COVID-19 and adaptability: The pandemic illustrated how quickly even well-developed plans must change. The Juravinski Hospital had been in outbreak (COVID-19) since December 10, 2020 — with 11 outbreaks — impacting planned oncology surgeries, stem cell transplants, and ICU capacity planning. Pharmacy pandemic response required rapid adaptation: pharmacists covered medication distribution (“meds to beds”) when staff shortages arose. The key competencies highlighted by the pandemic — and identified by the World Economic Forum as critical for the near-term future — are flexibility, critical thinking, and the ability to adapt — the same non-technical skills that Dr. Rosemary Killeen emphasized in her theoretical framing of continuing professional development.
Continuing Education Resources and Pathways
For pharmacists interested in specialty certification and advanced training, options discussed in this session include:
The Board of Pharmacy Specialties (BPS) in the United States offers board certification in areas including pharmacotherapy, oncology, infectious diseases, and others — recognized broadly in North America. ASHP’s fellowship programs offer one- and two-year structured fellowships in specialty areas. Some of these are accessible to Canadian PharmD graduates who obtain US licensure. The Master of Pharmacy (MPharm/MPharm) program at the University of Waterloo provides a pathway to clinical specialization for Canadian pharmacists without requiring US licensure. The Canadian ASHP antimicrobial stewardship and primary care CPD programs and the Society of Infectious Diseases Pharmacists certificate program (recognized broadly in North America) are available domestically.

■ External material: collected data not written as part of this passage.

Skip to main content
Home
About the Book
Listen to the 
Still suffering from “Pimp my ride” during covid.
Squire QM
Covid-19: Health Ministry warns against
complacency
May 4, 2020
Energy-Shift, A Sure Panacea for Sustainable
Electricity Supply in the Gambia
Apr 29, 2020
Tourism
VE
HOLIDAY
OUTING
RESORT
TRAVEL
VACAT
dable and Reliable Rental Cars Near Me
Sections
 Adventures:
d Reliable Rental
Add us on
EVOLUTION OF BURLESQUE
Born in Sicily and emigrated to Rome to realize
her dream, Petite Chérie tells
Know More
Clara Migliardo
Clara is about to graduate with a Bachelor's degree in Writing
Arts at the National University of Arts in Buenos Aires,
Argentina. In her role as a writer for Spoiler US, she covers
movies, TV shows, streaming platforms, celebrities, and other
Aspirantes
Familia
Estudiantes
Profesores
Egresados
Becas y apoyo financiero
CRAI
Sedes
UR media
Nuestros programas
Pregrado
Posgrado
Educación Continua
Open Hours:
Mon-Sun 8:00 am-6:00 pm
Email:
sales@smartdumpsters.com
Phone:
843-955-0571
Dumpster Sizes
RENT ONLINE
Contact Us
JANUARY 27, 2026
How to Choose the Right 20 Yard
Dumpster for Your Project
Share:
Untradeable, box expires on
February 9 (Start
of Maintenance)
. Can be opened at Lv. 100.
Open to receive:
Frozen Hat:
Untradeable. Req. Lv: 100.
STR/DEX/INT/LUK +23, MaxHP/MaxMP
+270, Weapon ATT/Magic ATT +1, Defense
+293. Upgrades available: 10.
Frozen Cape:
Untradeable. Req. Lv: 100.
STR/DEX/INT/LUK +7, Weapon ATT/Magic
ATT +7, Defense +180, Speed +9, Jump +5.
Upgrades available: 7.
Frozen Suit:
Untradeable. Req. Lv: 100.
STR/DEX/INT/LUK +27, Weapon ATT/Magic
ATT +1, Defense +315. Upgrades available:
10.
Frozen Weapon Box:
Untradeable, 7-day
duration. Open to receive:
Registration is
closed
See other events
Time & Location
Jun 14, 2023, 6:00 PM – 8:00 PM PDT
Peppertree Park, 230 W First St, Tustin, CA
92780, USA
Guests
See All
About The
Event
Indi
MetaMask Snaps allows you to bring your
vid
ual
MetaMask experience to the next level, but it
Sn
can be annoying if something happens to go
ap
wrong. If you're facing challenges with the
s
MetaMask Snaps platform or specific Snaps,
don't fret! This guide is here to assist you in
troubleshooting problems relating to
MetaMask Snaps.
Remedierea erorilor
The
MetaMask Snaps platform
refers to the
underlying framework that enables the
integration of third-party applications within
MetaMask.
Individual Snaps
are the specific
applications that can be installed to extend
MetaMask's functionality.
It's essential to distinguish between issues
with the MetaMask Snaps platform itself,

For informal educational development, specialty networks, working pharmacists in the area of interest, and direct institutional outreach often yield the most actionable leads.

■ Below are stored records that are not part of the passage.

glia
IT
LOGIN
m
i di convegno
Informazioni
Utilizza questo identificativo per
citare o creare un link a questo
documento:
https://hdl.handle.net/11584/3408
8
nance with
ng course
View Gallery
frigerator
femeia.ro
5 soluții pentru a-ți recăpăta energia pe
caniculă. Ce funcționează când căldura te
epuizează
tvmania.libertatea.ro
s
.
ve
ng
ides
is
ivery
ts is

The overarching message of this session, as synthesized by Prof. Colleen Maxwell in closing remarks: a pharmacist’s career path rarely follows the plan laid out at graduation. The non-pharmacy skills — leadership, project management, adaptability, communication — become as important as clinical knowledge. Life experience (including personal decisions about geography, family, and risk-taking with novel opportunities) enriches professional development. The essential posture is to recognize when goals need revision, to remain curious, and to understand that the profession of pharmacy offers broader opportunity than any single fixed plan can capture.